Надо сказать, что при желании саму литературную эволюцию можно трактовать как стремление во что бы то ни стало увидеть себя со всех сторон, получить трехмерное изображение собственной личности, взятой одновременно и «фас», и «профиль», и «анфас». Осознавая отсутствие необходимых сил и средств, писатели тем не менее всегда пытались вырваться из дарованной природой физической оболочки и, подобно информантам Реймонда Моуди, наделить прижизненные ощущения диапазоном околосмертных состояний. Говоря иначе, им хотелось — и хочется до сих пор — не только фиксировать факт своего обыденного существования, но свободно выходить из тела, парить над ним и наблюдать себя и окружающих с любой точки зрения.

Литература, традиционно понимаемая как реалистическая или близкая к ней, ограничивалась, как правило, констатацией невозможности обретения указанных способностей. Например, друг Андрея Белого талантливый поэт Сергей Спасский (1898–1956) восклицал:

Что мы такое? Как пойму я, Как оглядеть себя могу? Вот впечатленья врассыпную Пестреют и снуют в мозгу. И чувства жгут, цветною тканью Свиваются воспоминанья. И мысли в медленной борьбе Восходят сами по себе. А я? — Меня несут привычки. Я падаю в текущий день, — Уроненная кем-то тень. Я — огоньком зажженной спички Во тьме мигну — и без следа Загасят искорку года.

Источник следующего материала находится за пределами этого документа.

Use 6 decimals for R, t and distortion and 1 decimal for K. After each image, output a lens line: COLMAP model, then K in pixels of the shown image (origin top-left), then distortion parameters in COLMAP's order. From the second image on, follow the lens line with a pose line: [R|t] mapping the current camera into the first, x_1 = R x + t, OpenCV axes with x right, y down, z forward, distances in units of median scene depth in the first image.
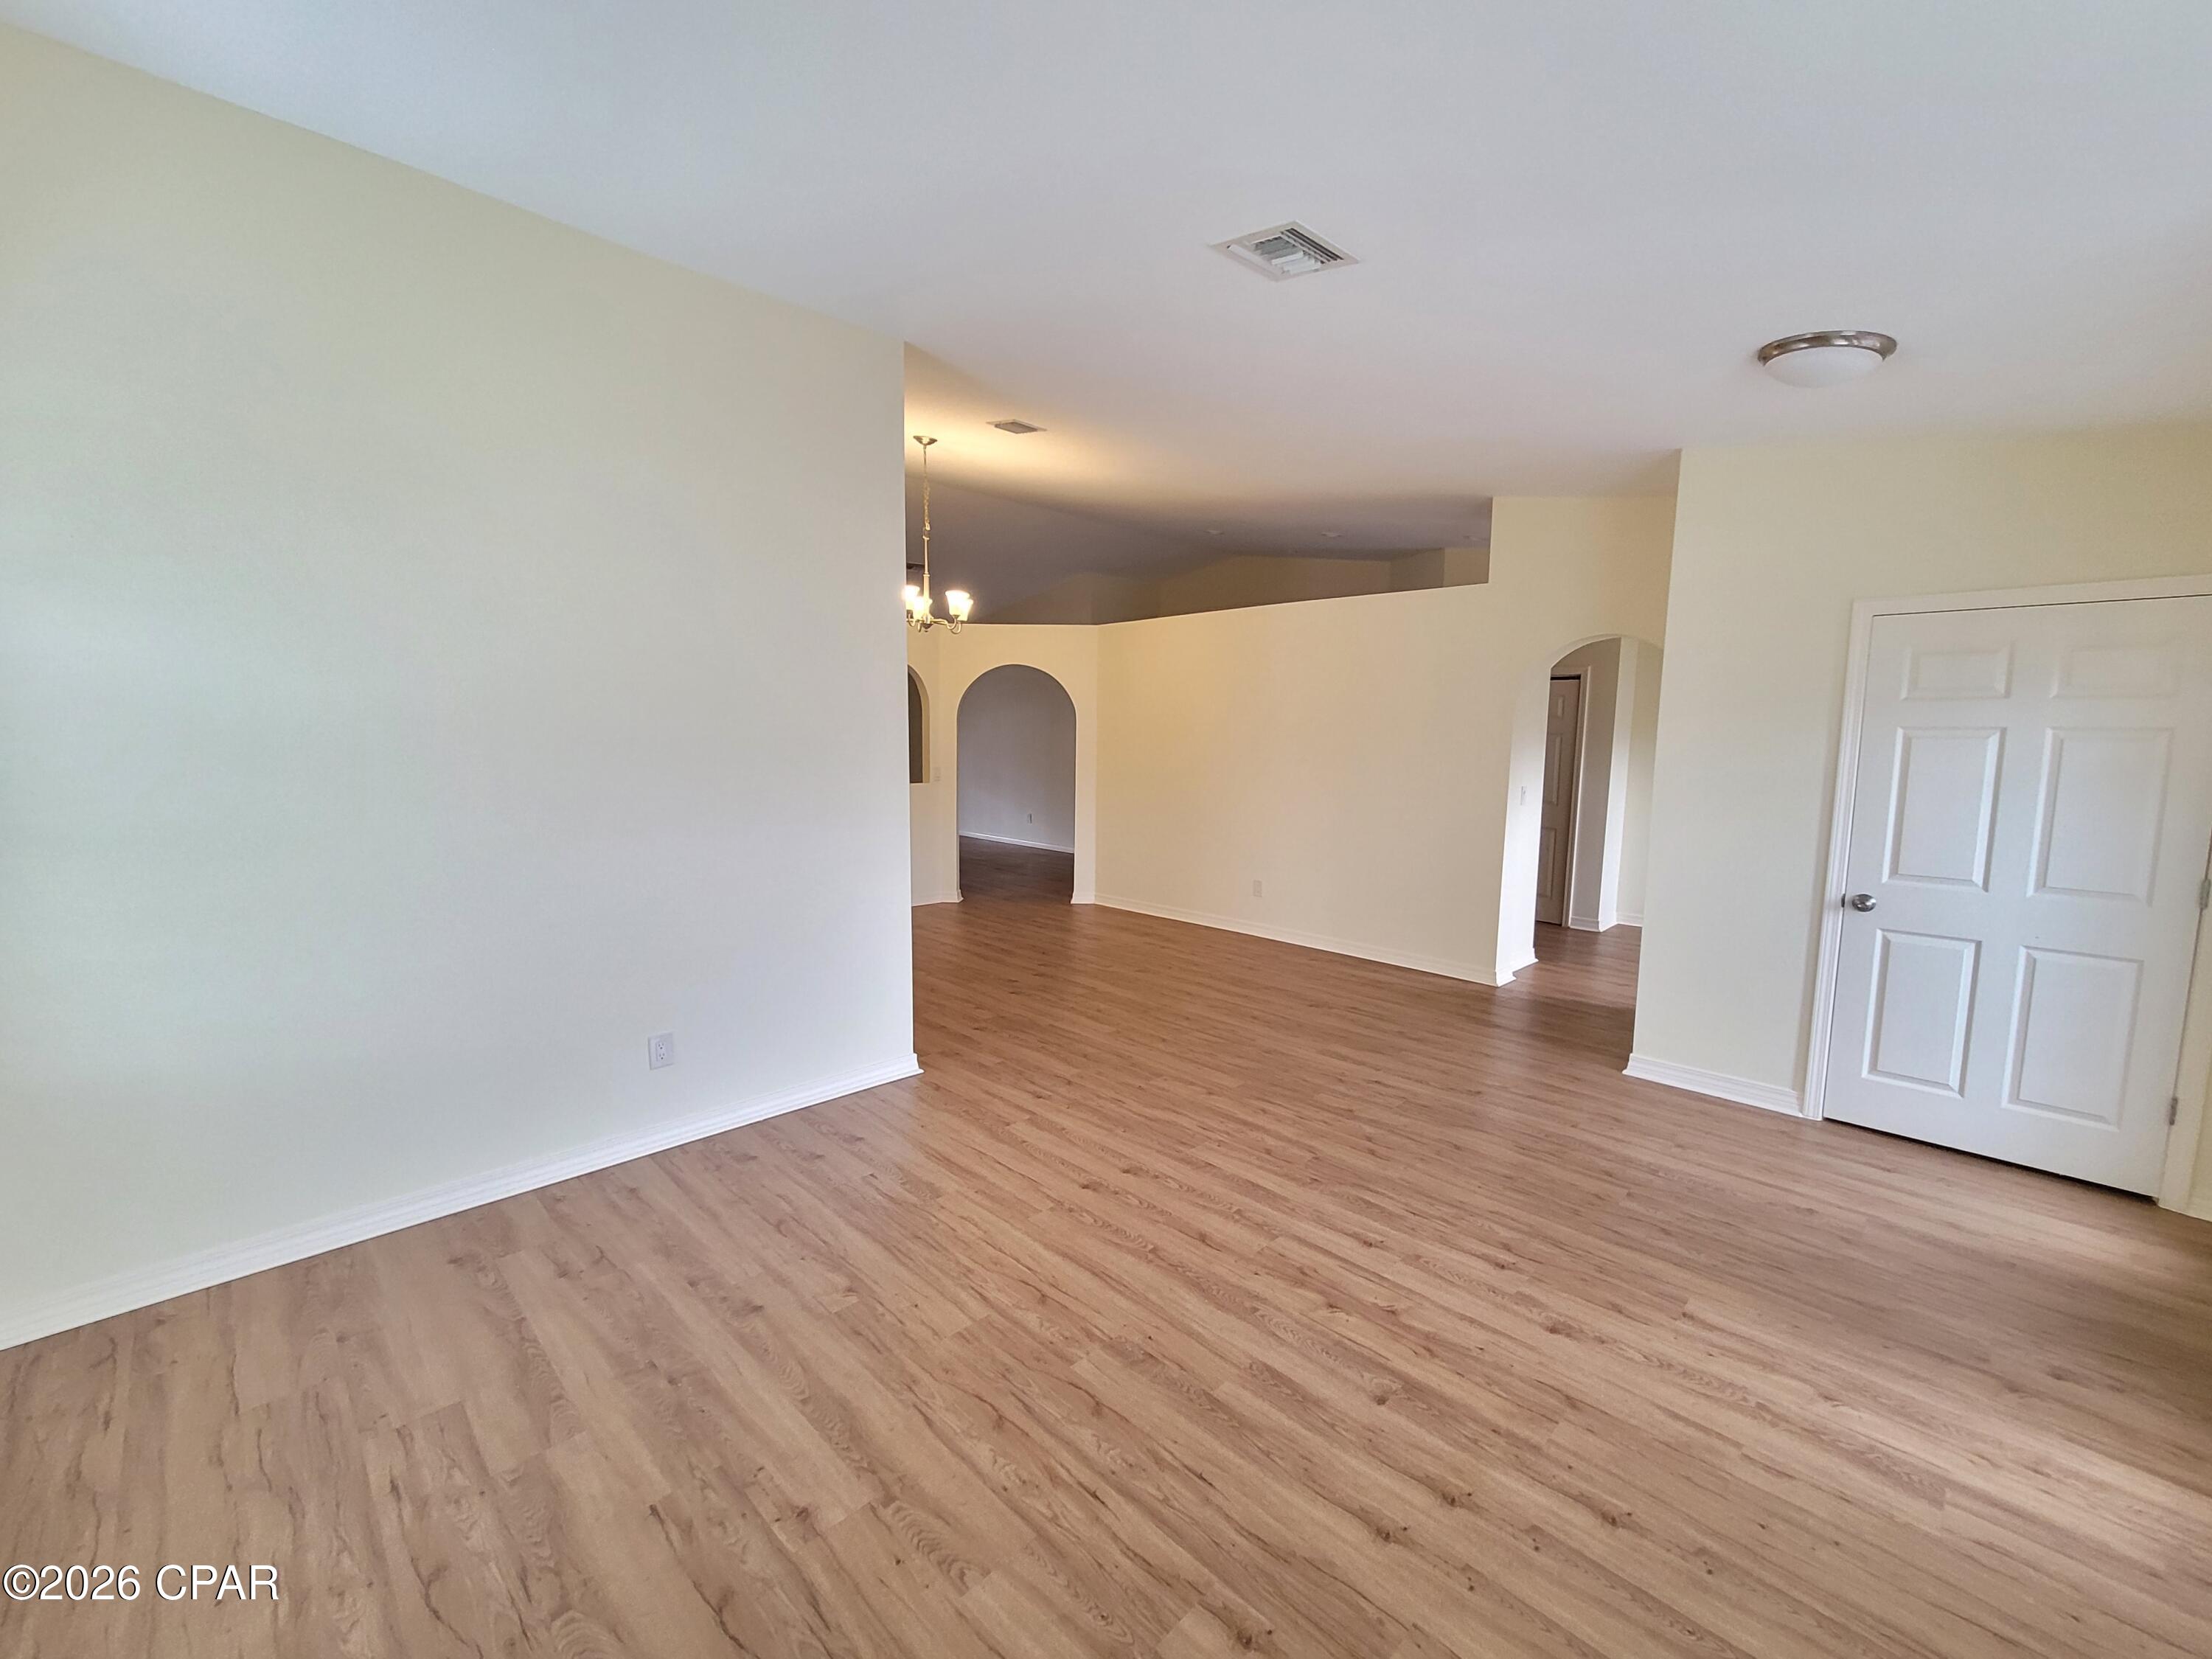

Но для писателей, ориентирующихся на «прорыв к трансцендентному» и не останавливающихся перед самыми смелыми экспериментами в области формы и содержания (с изрядной долей условности их можно называть и ультрамодернистами, и авангардистами), способность «любовно осязать» собственные границы перестает быть чем-то экстраординарным и фантастическим. Они, конечно, не смогли бы продемонстрировать это сверхъестественное умение раздираемой любопытством публике, но с легкостью выписали «доверенность» на его использование некоторым своим персонажам. В частности, в романе отца-основателя «метафизического реализма» Юрия Мамлеева «Шатуны» (1966) действует семнадцатилетний Петя, который «по-настоящему поедал самого себя», словно «углубляясь в свою бездну-люльку». Однажды утром Петенька проснулся с «твердым намерением съесть самого себя» целиком. Правда, «он не представлял явно, как он это будет делать. То ли начнет отрезать от себя части тела и с мертвым вожделением их пожирать. То ли начнет с главного и разом, припав к самой нужной артерии, впившись в нее, как бы проглотит себя, покончив с жизнью». Но раздумья эти прекратились совершенно неожиданным образом: «…вдруг вместо того, чтобы ранить и есть себя, вгрызаясь в тело, упал и стал лизать, лизать себя, высовывая язык, как предсмертная ведьма, и облизывая самые, казалось, недоступные и интимно-безжизненные места. Глаза его вдруг побелели, стали как снег, и казалось, в нем уже ничего не осталось, кроме этого красного, большого языка, как бы слизывающего тело, и пустых, белых глаз, во что это тело растворялось. Иногда только у затылка ему слышалось исходящее из него самого невиданное пение, вернее пение невиданной “радости”, только не обычной, земной или небесной радости, а абсолютно внечеловеческой и мертвенно-потусторонней. Лизнув плечо, Петенька испустил дух».